Other substances have also been utilized in cosmetic compositions developed during the recent anti-wrinkle revolution. For example, ceramide creams, which are reported to repair and enhance the binding process of surface skin cells and to actively hydrate and reinforce the skin's barrier against environmental assault, have recently been formulated. Vitamin H and vitamin C are also being used in cosmetic compositions, and the manufacturers of such compositions claim that these vitamins are capable of fortifying skin cells and resisting the ill effects of the environment.
In recent years, liposomes have been used, ostensibly for transporting compounds within the inner cells of the skin, in a variety of creams, lotions, and gels manufactured by many companies.
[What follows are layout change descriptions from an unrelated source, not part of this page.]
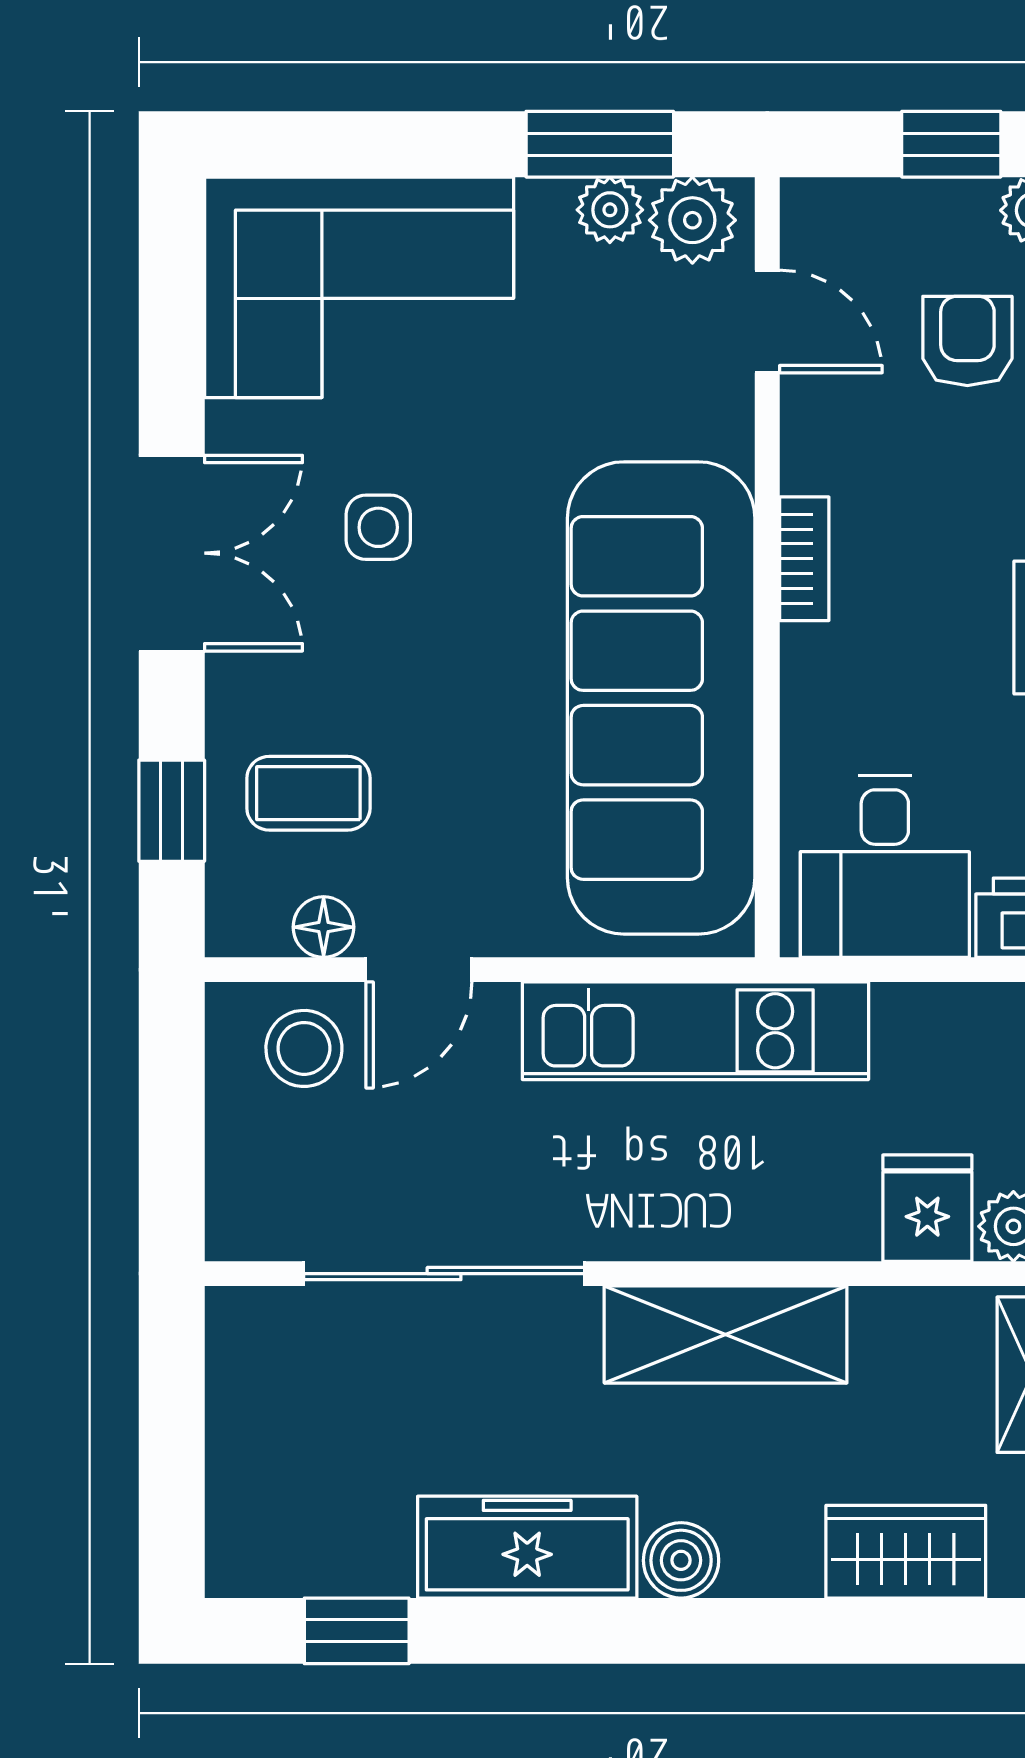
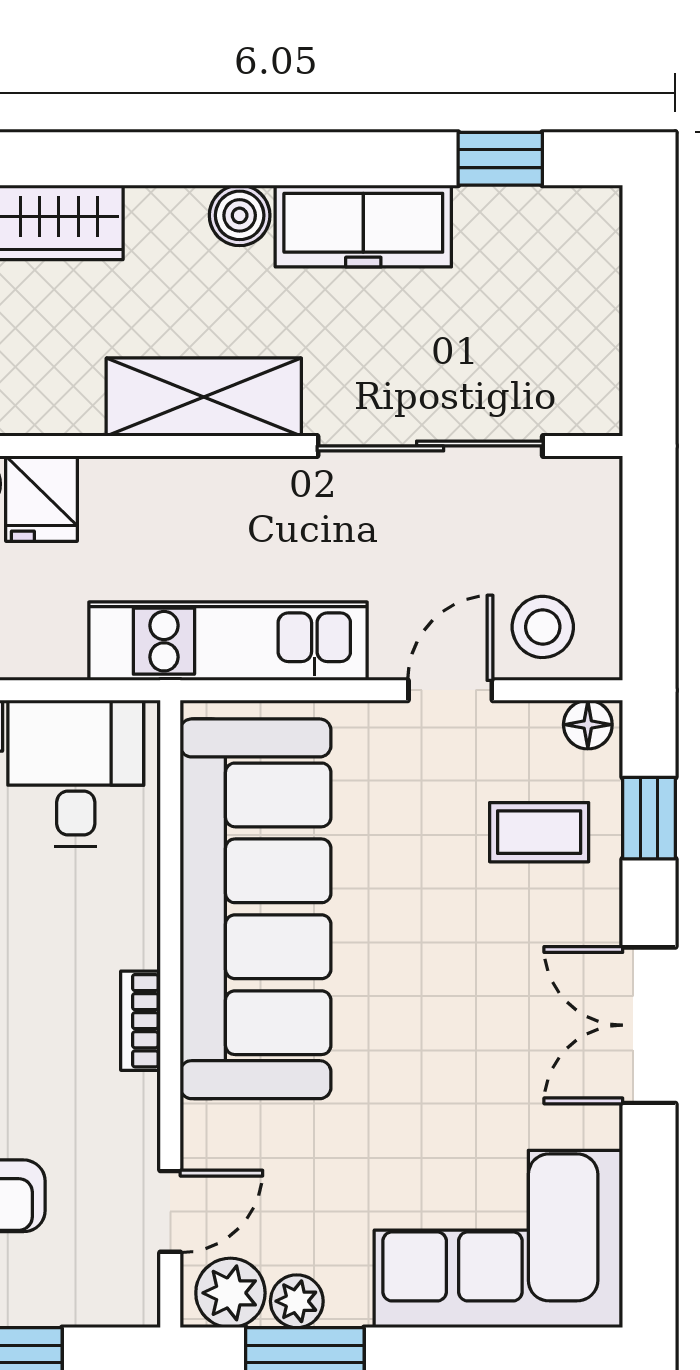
door: (767, 322) -> (170, 1211), swing flipped
side table: (378, 527) -> (483, 1046), removed
floor lamp: (324, 927) -> (588, 725), moved

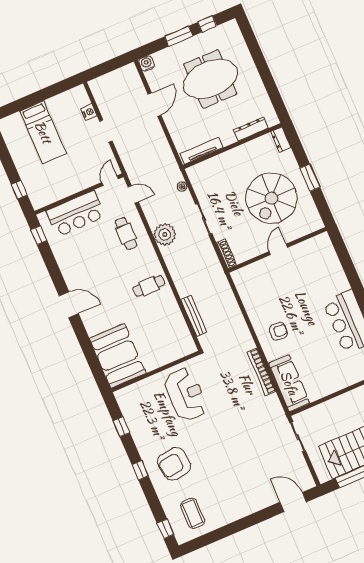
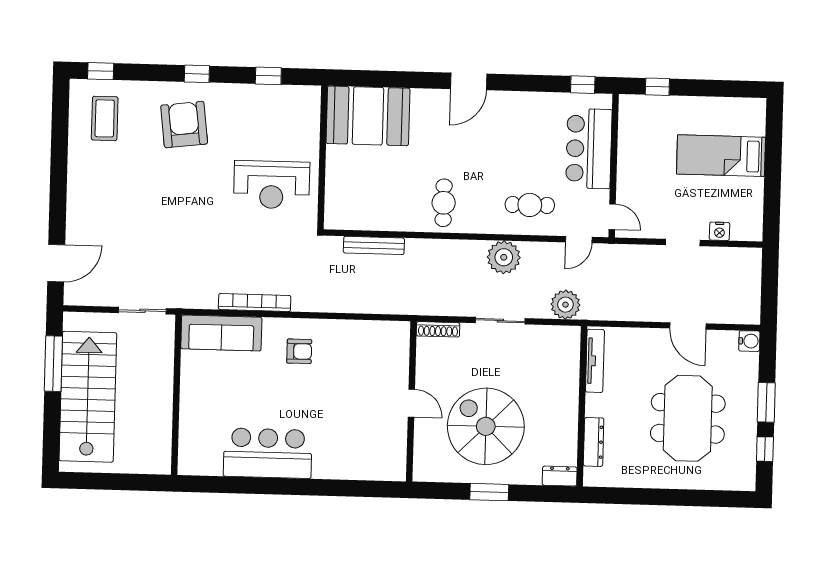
plant: (182, 187) -> (565, 305), width x1.87, depth x1.87
armchair: (278, 331) -> (299, 351), turned -94
coffee table: (193, 513) -> (105, 118), turned 90

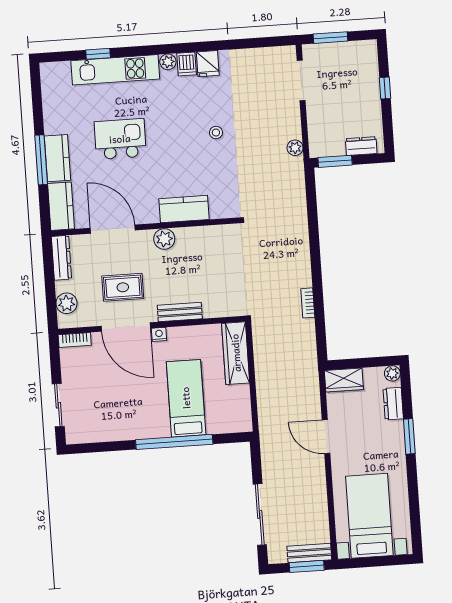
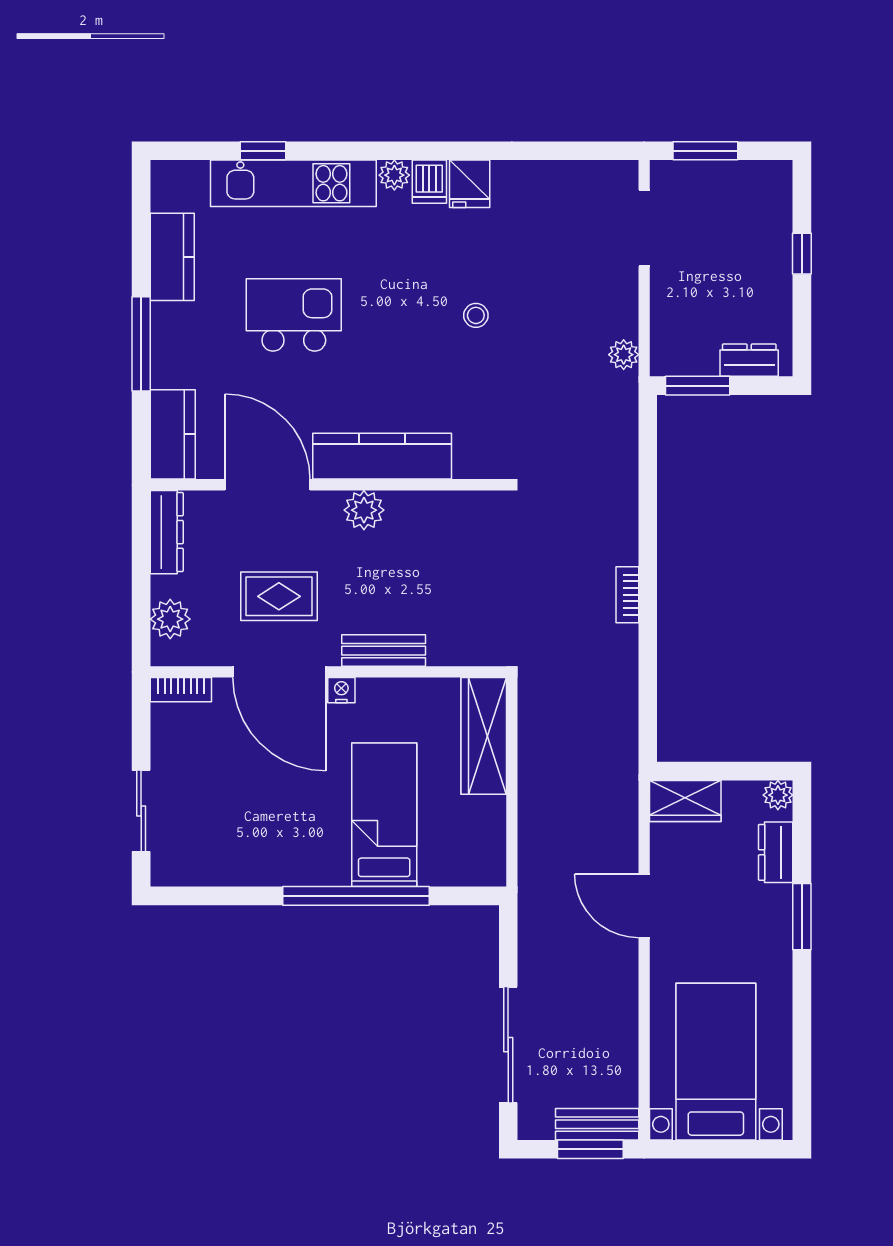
kitchen counter: (57, 158) -> (172, 257), moved
kitchen counter: (184, 209) -> (382, 456), width x1.50
bookcase: (308, 303) -> (627, 595), moved

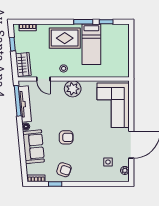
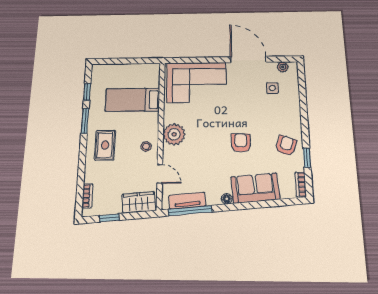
rug: (65, 38) -> (105, 145), width x0.73, depth x0.70
bed: (91, 44) -> (132, 100), moved, turned 180
door: (43, 79) -> (160, 174), hinge flipped
tv unit: (25, 104) -> (187, 201), width x0.71

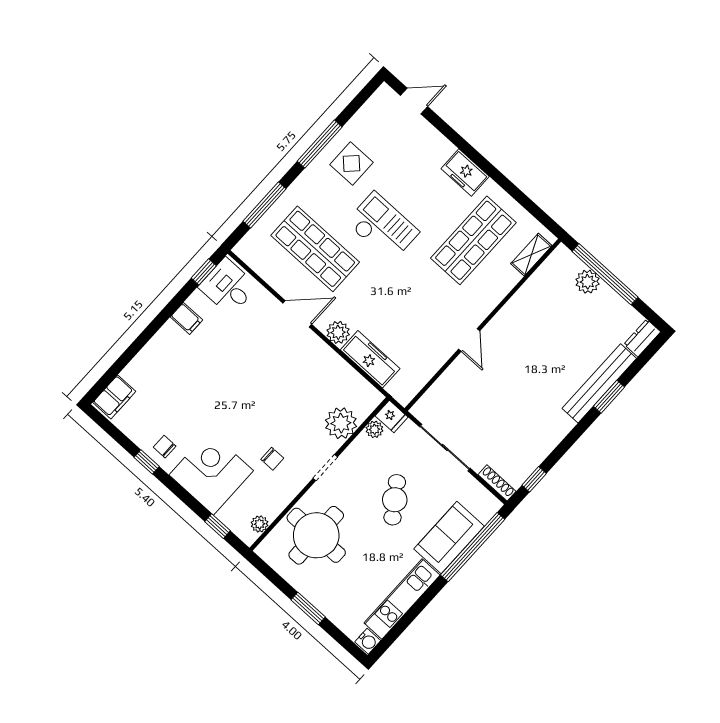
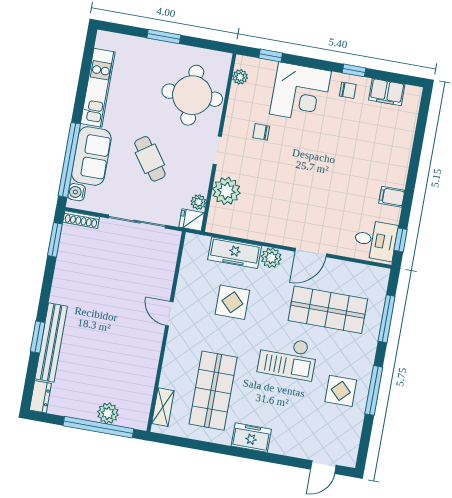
display table: (402, 313) -> (232, 302), added
filing cabinet: (114, 397) -> (387, 92), moved, turned -90
window: (534, 479) -> (55, 240), width x1.50
water cooler: (368, 641) -> (77, 192), moved

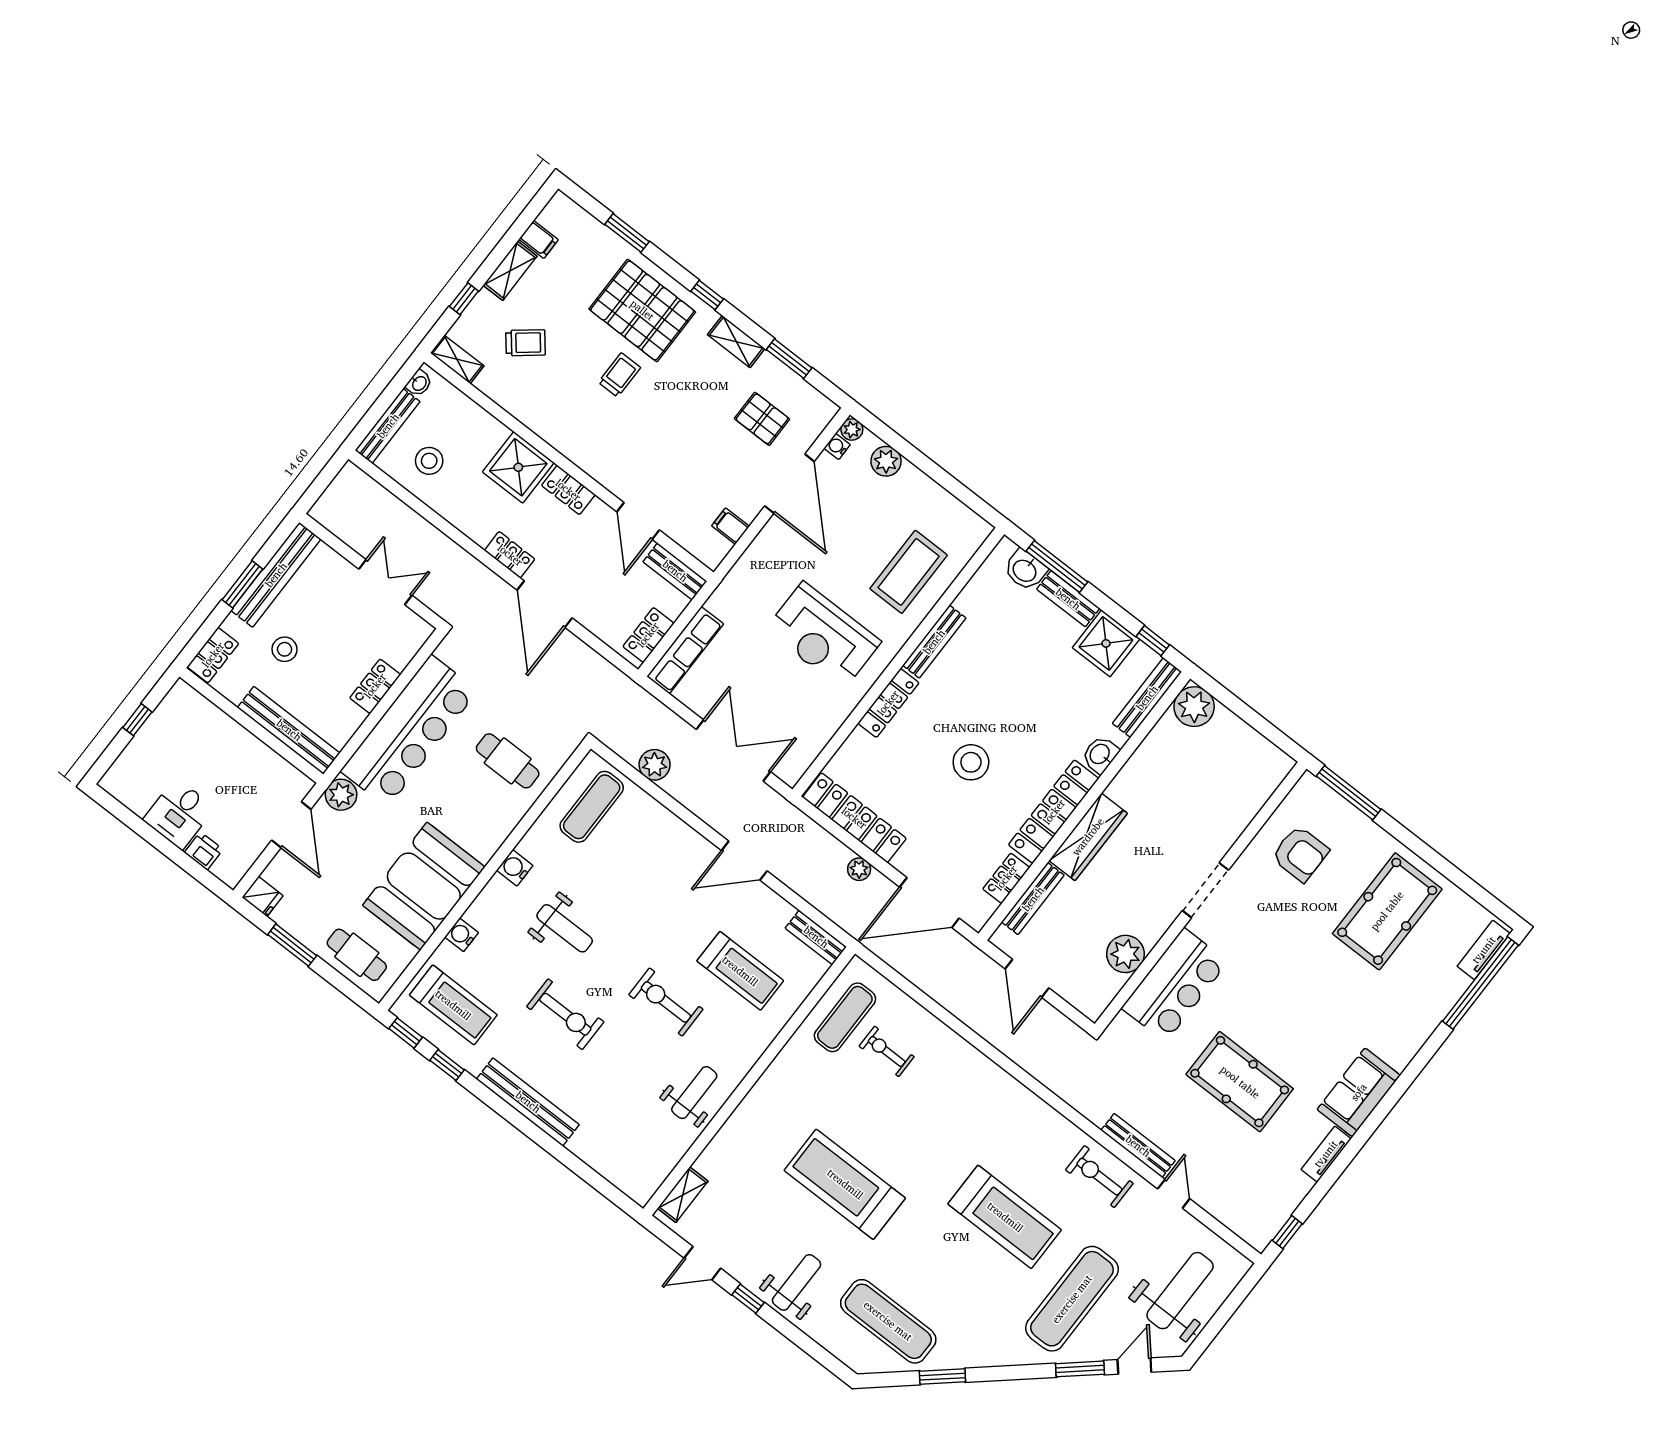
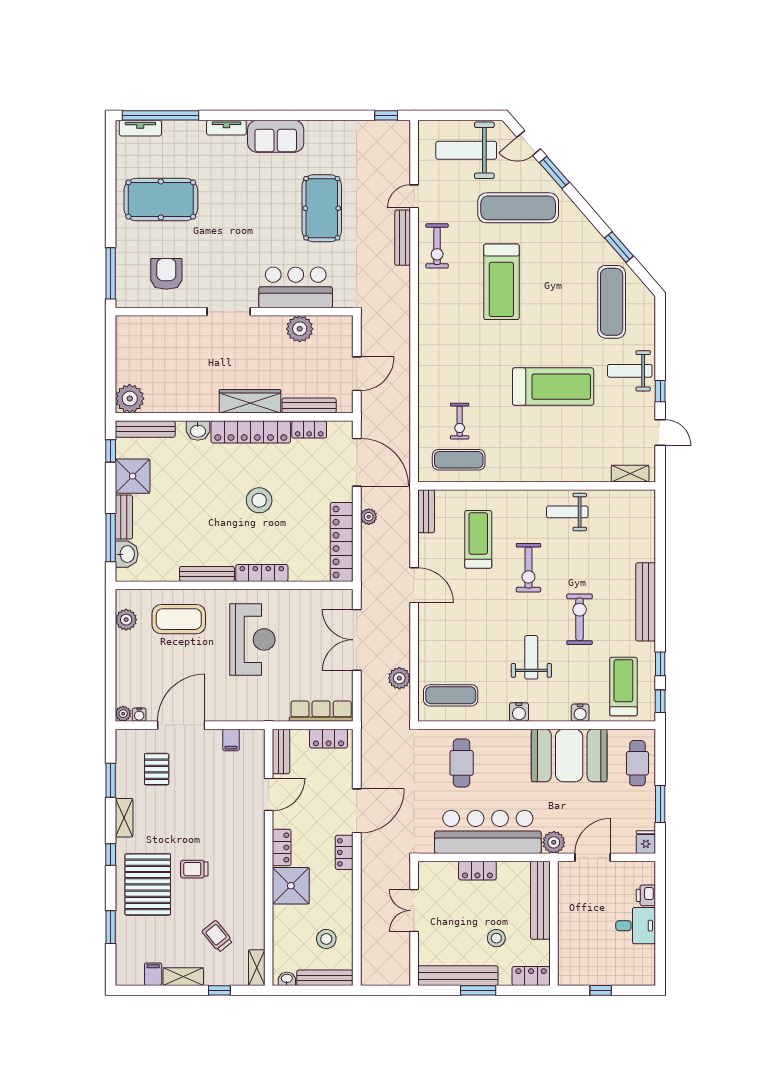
plant: (886, 461) -> (126, 620), moved
tv unit: (1326, 1154) -> (226, 128), moved
treadmill: (845, 1184) -> (553, 387), turned -90
treadmill: (1005, 1217) -> (501, 282), turned 180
Unfortunately, however, neither cosmetic surgical procedures nor cosmetic creams of the past have been capable of successfully preventing or correcting a lesion or crevice, particularly when it is deeply recessed in the epidermal and dermal tissue. To the contrary, there has not thus far been a substance or mechanism for carrying and delivering the foregoing and other compositions deep into the skin, particularly to penetrate hair follicles, sebaceous glands, "ice pick" scars, and other deep crevices traversing the epidermis and dermis tissue and of the skin. There is a further need for a system whereby cosmetic or medicinal agents, especially those that are intrusive, such as escharotic agents, used to treat such and other skin imperfections, which enables localization of the agent so as to prevent undesired contact of the agent with surrounding normal skin surfaces. Therefore, it is apparent that the need for a delivery system addressing such and other problems persists.